- Also known as: Jones Sisters
- Origin: Cleveland, Ohio, United States
- Genres: gospel
- Years active: 1955-1975
- Labels: World Records
- Members: Cheryl Jones Gail Jones Phyllis Jones

= The Jones Sisters Trio =

The Jones Sisters Trio were an American gospel recording act from Cleveland, Ohio that recorded five albums during the 1960s and 1970s. The group had consisted of sisters Cheryl (b. August 10, 1945), Gail (b. June 10, 1947), and Phyllis (b. July 4, 1949).

==Early years==
As children in Cleveland, the Jones sisters began singing gospel music in front of their church in the early 1950s, encouraged by their parents Howard and Wanda Jones. They quickly began singing on local television programs and at other churches; during this time they officially names themselves "The Jones Sisters Trio. After the family moved to Liberia, in 1960 The Jones Sisters Trio began singing for the Billy Graham crusade in Monrovia, which they did over the next few years, "to an enthusiastic response." Before leaving Africa to return home to Cleveland, Graham officially dedicated the Jones's home to the work God had called them to in Liberia; the 300 guests at the ceremony, included Liberian President William V.S. Tubman and Vice President William Tolbert.

==Career==
In 1966, having already recorded two albums for World Records, the Trio (now 21, 19, and 17) played as part of the week-long Harlem Crusade Association rally at the Apollo Theater to over 12,000 people. They went on to record three more albums in the 1960s and 1970s.

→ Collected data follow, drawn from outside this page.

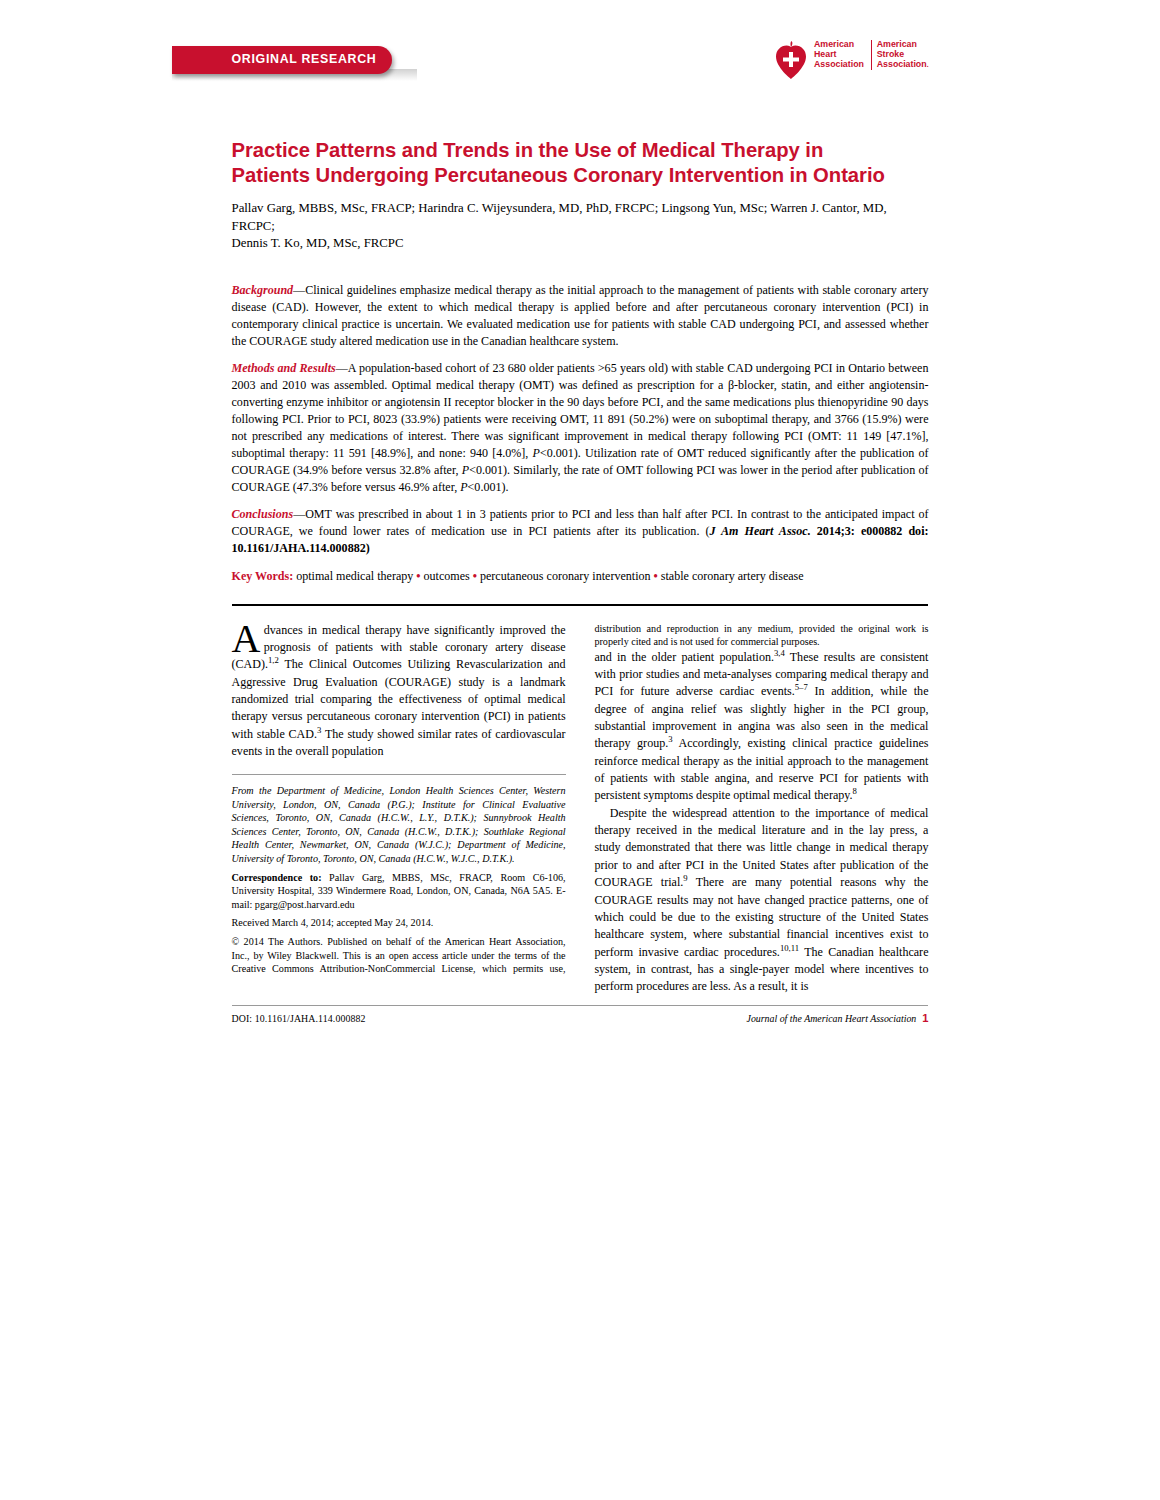ORIGINAL RESEARCH
American
Heart
Association
American
Stroke
Association.
Practice Patterns and Trends in the Use of Medical Therapy in
Patients Undergoing Percutaneous Coronary Intervention in Ontario
Pallav Garg, MBBS, MSc, FRACP; Harindra C. Wijeysundera, MD, PhD, FRCPC; Lingsong Yun, MSc; Warren J. Cantor, MD, FRCPC;
Dennis T. Ko, MD, MSc, FRCPC
Background—Clinical guidelines emphasize medical therapy as the initial approach to the management of patients with stable coronary artery disease (CAD). However, the extent to which medical therapy is applied before and after percutaneous coronary intervention (PCI) in contemporary clinical practice is uncertain. We evaluated medication use for patients with stable CAD undergoing PCI, and assessed whether the COURAGE study altered medication use in the Canadian healthcare system.
Methods and Results—A population-based cohort of 23 680 older patients >65 years old) with stable CAD undergoing PCI in Ontario between 2003 and 2010 was assembled. Optimal medical therapy (OMT) was defined as prescription for a β-blocker, statin, and either angiotensin-converting enzyme inhibitor or angiotensin II receptor blocker in the 90 days before PCI, and the same medications plus thienopyridine 90 days following PCI. Prior to PCI, 8023 (33.9%) patients were receiving OMT, 11 891 (50.2%) were on suboptimal therapy, and 3766 (15.9%) were not prescribed any medications of interest. There was significant improvement in medical therapy following PCI (OMT: 11 149 [47.1%], suboptimal therapy: 11 591 [48.9%], and none: 940 [4.0%], P<0.001). Utilization rate of OMT reduced significantly after the publication of COURAGE (34.9% before versus 32.8% after, P<0.001). Similarly, the rate of OMT following PCI was lower in the period after publication of COURAGE (47.3% before versus 46.9% after, P<0.001).
Conclusions—OMT was prescribed in about 1 in 3 patients prior to PCI and less than half after PCI. In contrast to the anticipated impact of COURAGE, we found lower rates of medication use in PCI patients after its publication. (J Am Heart Assoc. 2014;3: e000882 doi: 10.1161/JAHA.114.000882)
Key Words: optimal medical therapy • outcomes • percutaneous coronary intervention • stable coronary artery disease
Advances in medical therapy have significantly improved the prognosis of patients with stable coronary artery disease (CAD).1,2 The Clinical Outcomes Utilizing Revascularization and Aggressive Drug Evaluation (COURAGE) study is a landmark randomized trial comparing the effectiveness of optimal medical therapy versus percutaneous coronary intervention (PCI) in patients with stable CAD.3 The study showed similar rates of cardiovascular events in the overall population
From the Department of Medicine, London Health Sciences Center, Western University, London, ON, Canada (P.G.); Institute for Clinical Evaluative Sciences, Toronto, ON, Canada (H.C.W., L.Y., D.T.K.); Sunnybrook Health Sciences Center, Toronto, ON, Canada (H.C.W., D.T.K.); Southlake Regional Health Center, Newmarket, ON, Canada (W.J.C.); Department of Medicine, University of Toronto, Toronto, ON, Canada (H.C.W., W.J.C., D.T.K.).
Correspondence to: Pallav Garg, MBBS, MSc, FRACP, Room C6-106, University Hospital, 339 Windermere Road, London, ON, Canada, N6A 5A5. E-mail: pgarg@post.harvard.edu
Received March 4, 2014; accepted May 24, 2014.
© 2014 The Authors. Published on behalf of the American Heart Association, Inc., by Wiley Blackwell. This is an open access article under the terms of the Creative Commons Attribution-NonCommercial License, which permits use, distribution and reproduction in any medium, provided the original work is properly cited and is not used for commercial purposes.
and in the older patient population.3,4 These results are consistent with prior studies and meta-analyses comparing medical therapy and PCI for future adverse cardiac events.5–7 In addition, while the degree of angina relief was slightly higher in the PCI group, substantial improvement in angina was also seen in the medical therapy group.3 Accordingly, existing clinical practice guidelines reinforce medical therapy as the initial approach to the management of patients with stable angina, and reserve PCI for patients with persistent symptoms despite optimal medical therapy.8
Despite the widespread attention to the importance of medical therapy received in the medical literature and in the lay press, a study demonstrated that there was little change in medical therapy prior to and after PCI in the United States after publication of the COURAGE trial.9 There are many potential reasons why the COURAGE results may not have changed practice patterns, one of which could be due to the existing structure of the United States healthcare system, where substantial financial incentives exist to perform invasive cardiac procedures.10,11 The Canadian healthcare system, in contrast, has a single-payer model where incentives to perform procedures are less. As a result, it is
DOI: 10.1161/JAHA.114.000882
Journal of the American Heart Association 1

Cheryl's marriage in the early 1970s, according to mother Wanda, "curtailed the ministry of the Jones Sisters Trio." They still occasionally sang together, but their activity curtailed dramatically after this time, as well as any formal recording.

==Subsequent years==
In recent years the sisters have maintained a lower public profile but have continued to perform.

Gail released one solo album. In 1979, she married Cleveland Indians star Andre Thornton. They have two children together (Jonathan and Dean) and raised Andre Jr. from Andre's first marriage. Gail introduced Phyllis to Thornton's friend and fellow ballplayer Pat Kelly, whom Phyllis married in 1979. They had one daughter, April Marie.